L.H.: Quello che pensano o hanno pensato non è più pertinente. Segreto bancario o meno, per loro è troppo tardi. Ciò che conta è il presente. Devono essere realisti e la realtà è che l’interesse di questi conti stava nel fatto di poter sfuggire al fisco. Ma ormai non è più così.

swissinfo, Marie-Christine Bonzom, Washington
(traduzione di Daniele Mariani)

Gli avvocati dell’UBS hanno tempo fino al 30 aprile per presentare i loro argomenti nella vertenza che oppone la banca al fisco americano. Il termine è stato comunicato il 23 febbraio dal giudice Alan Gold, del tribunale di Miami.

Se le parti non troveranno un compromesso, dovranno comparire per la prima volta in tribunale il 13 luglio.

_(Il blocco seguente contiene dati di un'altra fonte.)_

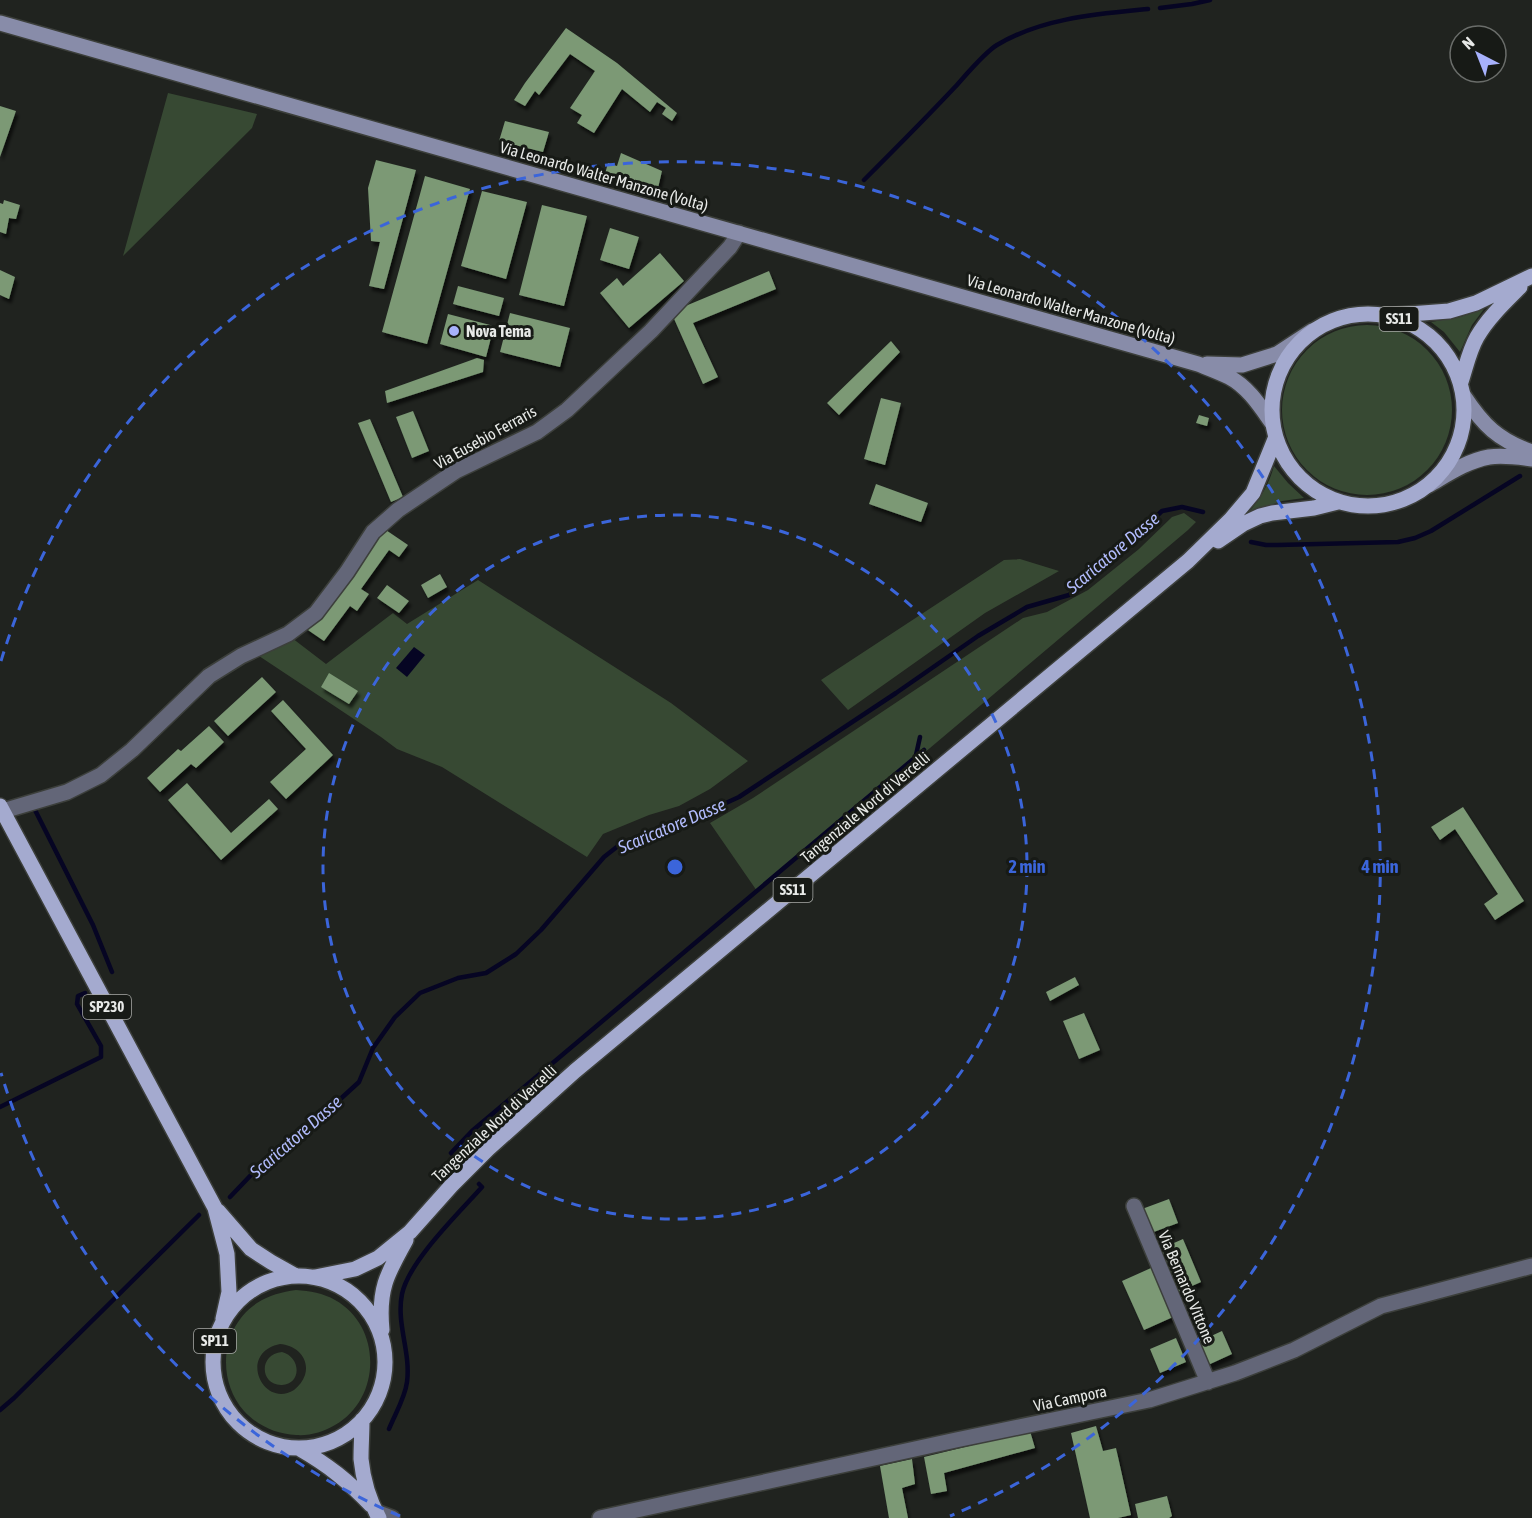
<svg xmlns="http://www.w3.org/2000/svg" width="1532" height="1518" font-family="'Asap Condensed',sans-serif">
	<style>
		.green { fill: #374933; fill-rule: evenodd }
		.water { fill: #060523 }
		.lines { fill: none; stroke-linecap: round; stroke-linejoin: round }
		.stream { stroke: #060523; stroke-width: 4.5 }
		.building { fill: #7b9975; filter: url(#shadow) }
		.minor-casing { stroke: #3c3f3b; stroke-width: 18 }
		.secondary-casing { stroke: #3c3f3b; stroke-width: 18 }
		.primary-casing { stroke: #3c3f3b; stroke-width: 18 }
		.minor { stroke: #636678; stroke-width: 15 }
		.secondary { stroke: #888ca9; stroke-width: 15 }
		.primary { stroke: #a4aacf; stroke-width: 15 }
		.ring { fill: none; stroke: #3b65da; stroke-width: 3; stroke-dasharray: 10 8 }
		.poi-dot { fill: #a7b1fc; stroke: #171a16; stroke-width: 2 }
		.labels { text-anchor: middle; stroke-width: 6; stroke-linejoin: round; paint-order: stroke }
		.shield { fill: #171a16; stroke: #a9aba8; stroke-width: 1.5 }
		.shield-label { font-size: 15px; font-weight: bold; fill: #e7e9e7 }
		.street-label { font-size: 16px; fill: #e7e9e7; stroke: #171a16 }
		.poi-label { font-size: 16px; font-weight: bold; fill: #e7e9e7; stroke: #171a16; text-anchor: start }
		.water-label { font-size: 18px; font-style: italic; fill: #b1bbfc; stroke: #171a16 }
		.centre { fill: #3b65da; stroke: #171a16; stroke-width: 3 }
		.ring-label { font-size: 18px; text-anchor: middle; font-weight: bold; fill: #3b65da; stroke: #171a16; stroke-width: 6; stroke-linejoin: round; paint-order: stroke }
	</style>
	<defs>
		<filter id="shadow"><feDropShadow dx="2.5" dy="4.5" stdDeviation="1.5" flood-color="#0009"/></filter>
	</defs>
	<rect width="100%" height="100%" fill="#20231f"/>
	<!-- green -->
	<path class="green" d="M168 93 257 114 252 128 123 256Z
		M1484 309 1472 325 1460 352 1444 332 1431 322 1460 317Z
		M1282 410a85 85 0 1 1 170 0a85 85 0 1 1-170 0Z
		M1274 466 1288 483 1304 498 1282 501 1250 512V511C1261 497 1269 484 1274 466Z
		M1184 513 1196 522 1188 530 930 748 757 891 710 823 753 798 1023 618 1047 612 1088 590 1139 549 1172 517Z
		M1020 559 1059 571 985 613 848 710 821 680 1004 560Z
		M478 580 671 703 748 761 710 789 679 806 649 815 603 834 587 857 442 767 397 749 381 737 256 654 292 638 326 664 393 613 407 624Z
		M296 1290C310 1291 323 1293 335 1300 382 1326 382 1398 335 1425 323 1432 310 1436 296 1435 276 1434 258 1426 244 1411 216 1379 221 1327 257 1303 269 1295 282 1292 296 1290ZM280 1344C296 1345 310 1358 305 1375 303 1381 299 1386 294 1390 263 1409 237 1353 280 1344Z
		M282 1352C301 1357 302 1384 282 1385 260 1386 258 1354 282 1352Z"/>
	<!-- water -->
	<path class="water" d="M414 647 425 655 407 677 396 668Z"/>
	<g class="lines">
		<!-- stream -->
		<path class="stream" d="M1160 8 1192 4 1210 0
			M864 180C895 149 925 119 955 87 965 76 985 52 997 45 1042 18 1097 14 1148 9
			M1251 542 1266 545H1278L1398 542 1415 538 1431 531 1520 476
			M916 755 920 737
			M35 810 93 925 112 972
			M0 1107 101 1057V1046L77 1004 78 996 85 993
			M453 1155 451 1153 472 1131 924 750
			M230 1197 273 1152 324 1114 359 1082 373 1048 395 1017 420 993 458 978 486 973 516 954 541 930 604 857 618 846 680 824 739 797 896 693 978 636 1027 607 1069 595 1097 572 1162 511 1182 507 1203 512
			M0 1410 14 1398 199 1215
			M389 1429C395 1414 405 1398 407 1382 411 1352 396 1324 402 1294 409 1261 459 1213 482 1187L479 1184"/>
	</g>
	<!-- building -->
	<path class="building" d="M566 28 617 63 677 113 672 121 662 114 666 108 657 102 650 112 622 89 594 133 577 123 582 115 570 108 595 71 570 54 539 95 535 91 525 106 514 100 525 83Z
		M0 106 16 111 0 157Z
		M505 121 549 132 543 152 499 141Z
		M621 153 662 171 658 188 605 174 608 163 617 166Z
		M376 160 416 170 384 289 369 286 380 242 371 241 368 188Z
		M425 176 470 189 427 344 382 332Z
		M482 191 527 202 506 279 461 266Z
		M4 200 20 205 16 219 9 218 6 234 0 232V203L3 204Z
		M542 205 587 216 564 306 519 295Z
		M610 228 639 237 629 269 600 260Z
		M660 253 684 281 629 328 600 293 617 278 623 286Z
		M0 270 15 277 9 299 0 295Z
		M769 271 776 289 693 323 718 377 703 384 671 312Z
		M458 286 504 298 499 316 453 304Z
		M510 313 570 328 560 367 500 352Z
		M448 314 494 326 486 357 440 344Z
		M891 341 900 352 839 415 827 403Z
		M477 358 484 360 483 372 387 403 385 391Z
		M881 398 901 403 885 465 864 459Z
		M413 411 429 451 412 458 396 417Z
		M1199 415 1209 418 1207 426 1196 423Z
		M370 419 403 497 391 502 358 423Z
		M876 484 928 503 921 522 869 504Z
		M380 526 408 545 399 557 389 550 361 589 369 594 357 611 350 606 324 641 305 628Z
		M440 574 447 587 428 598 421 585Z
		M387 585 409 601 399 613 377 598Z
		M329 673 358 691 349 704 321 687Z
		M262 677 276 692 228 736 214 721Z
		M283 700 333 755 286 799 270 782 306 749 271 711Z
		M209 726 224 742 196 768 191 764 160 792 147 778 178 749 181 751Z
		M187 783 231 833 269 799 278 809 221 860 168 800Z
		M1463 807 1524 901 1495 920 1484 904 1498 894 1455 829 1440 840 1431 827Z
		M1075 977 1079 985 1050 1001 1046 992Z
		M1084 1013 1100 1050 1079 1059 1063 1021Z
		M1169 1199 1178 1223 1151 1233 1142 1209Z
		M1183 1239 1201 1282 1176 1293 1158 1250Z
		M1151 1268 1173 1317 1144 1330 1122 1281Z
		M1222 1331 1232 1354 1208 1365 1198 1342Z
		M1176 1338 1186 1362 1160 1373 1150 1349Z
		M1096 1426 1103 1451 1116 1448 1131 1515 1118 1518H1090L1071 1433Z
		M1030 1431 1035 1448 944 1473 947 1491 931 1494 924 1457Z
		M912 1459 915 1484 902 1488 908 1518H889L880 1466Z
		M1167 1496 1172 1516 1169 1518H1138L1135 1504Z"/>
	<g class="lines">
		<!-- minor casing -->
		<g class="minor-casing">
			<path id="minor" d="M3 811 67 792 101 775 132 750 209 676 241 656 288 634 316 613 347 572 373 532 398 510 456 471 537 432 567 410 651 331 730 247 739 233
				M1134 1206 1208 1382
				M376 1512 392 1518
				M600 1518 956 1440 1149 1400 1235 1373 1294 1350 1381 1306 1532 1266"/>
		</g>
		<!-- secondary casing -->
		<g class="secondary-casing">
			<path id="secondary" d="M0 23 1198 364C1208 368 1219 372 1229 377 1248 387 1260 406 1272 423
				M1207 364 1242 365 1277 354 1312 331
				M1464 396C1483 425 1498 440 1532 452
				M1429 485C1448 474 1467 461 1489 457 1503 455 1518 457 1532 459"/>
		</g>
		<!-- primary casing -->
		<g class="primary-casing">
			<path id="primary" d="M1272 410a96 96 0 1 1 192 0a96 96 0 1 1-192 0Z
				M1396 315 1449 311 1476 303 1532 276
				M1461 382C1466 367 1469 351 1477 337 1488 318 1505 302 1520 287
				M1218 541 1243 524 1260 516 1272 513 1314 508 1338 502
				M0 806 215 1208 227 1254 229 1292 223 1319
				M218 1211 251 1249 271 1262 296 1276
				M213 1362a86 86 0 1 1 172 0a86 86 0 1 1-172 0Z
				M315 1277 355 1269 378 1258 410 1232 451 1186 488 1149 575 1071 1188 561 1231 519 1253 493 1275 439
				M382 1330C378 1289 387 1274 406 1240
				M362 1420C362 1433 361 1446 361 1459 363 1479 369 1500 379 1518
				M300 1449C328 1465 348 1481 371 1505"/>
		</g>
		<!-- minor -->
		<use href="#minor" class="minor"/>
		<!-- secondary -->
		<use href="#secondary" class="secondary"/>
		<!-- primary -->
		<use href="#primary" class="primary"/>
	</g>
	<!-- distance rings -->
	<g class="ring">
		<circle cx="675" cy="867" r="352"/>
		<path d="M400 1516A705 705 0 0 1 1 1073M1 661A705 705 0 1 1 950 1516"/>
	</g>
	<!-- markers -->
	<circle class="poi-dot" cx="454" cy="331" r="6"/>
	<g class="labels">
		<!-- shield labels -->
		<g class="shield">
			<rect x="1379.5" y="307" width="39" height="24" rx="4.5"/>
			<rect x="773.5" y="878" width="39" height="24" rx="4.5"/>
			<rect x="83" y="995" width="48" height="24" rx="4.5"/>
			<rect x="194" y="1329" width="42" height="24" rx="4.5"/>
		</g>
		<g class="shield-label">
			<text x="1399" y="324">SS11</text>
			<text x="793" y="895">SS11</text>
			<text x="107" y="1012">SP230</text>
			<text x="215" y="1346">SP11</text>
		</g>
		<!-- street labels -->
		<g class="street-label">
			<text transform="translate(604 176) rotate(16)" y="6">Via Leonardo Walter Manzone (Volta)</text>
			<text transform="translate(1071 309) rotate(16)" y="6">Via Leonardo Walter Manzone (Volta)</text>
			<text transform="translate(485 437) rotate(-29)" y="6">Via Eusebio Ferraris</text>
			<text transform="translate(865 807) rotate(-40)" y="6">Tangenziale Nord di Vercelli</text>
			<text transform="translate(494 1123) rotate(-43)" y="6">Tangenziale Nord di Vercelli</text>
			<text transform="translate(1187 1287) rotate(67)" y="6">Via Bernardo Vittone</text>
			<text transform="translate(1070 1398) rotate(-12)" y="6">Via Campora</text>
		</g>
		<!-- poi labels -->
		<g class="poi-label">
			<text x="466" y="337">Nova Tema</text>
		</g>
		<!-- water labels -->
		<g class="water-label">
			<text transform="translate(1113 553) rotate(-40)" y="6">Scaricatore Dasse</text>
			<text transform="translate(672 826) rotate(-23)" y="6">Scaricatore Dasse</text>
			<text transform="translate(296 1137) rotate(-41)" y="6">Scaricatore Dasse</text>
		</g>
	</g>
	<circle cx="675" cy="867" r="9" class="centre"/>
	<g class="ring-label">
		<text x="1027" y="873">2 min</text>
		<text x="1380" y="873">4 min</text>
	</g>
	<!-- north arrow -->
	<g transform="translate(1478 54) rotate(318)"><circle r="28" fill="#171a16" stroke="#6a6d6a" stroke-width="1.5"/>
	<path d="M0-4.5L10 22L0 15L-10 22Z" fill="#a7b1fc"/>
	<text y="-9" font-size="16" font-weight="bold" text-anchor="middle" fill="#e7e9e7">N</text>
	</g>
</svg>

Il Dipartimento di giustizia americano esige che la banca svizzera fornisca agli Stati Uniti le informazioni su 52’000 conti di persone residenti negli USA. Questi sono sospettati di aver frodato il fisco, in parte con l’aiuto della banca stessa.

La vicenda verrà abbordata anche dalla ministra di giustizia e polizia Eveline Widmer-Schlumpf, che si recherà lunedì prossimo a Washington per incontrare il suo omologo americano Eric Holder. Durante il colloquio si parlerà pure della sorte dei detenuti di Guantanamo.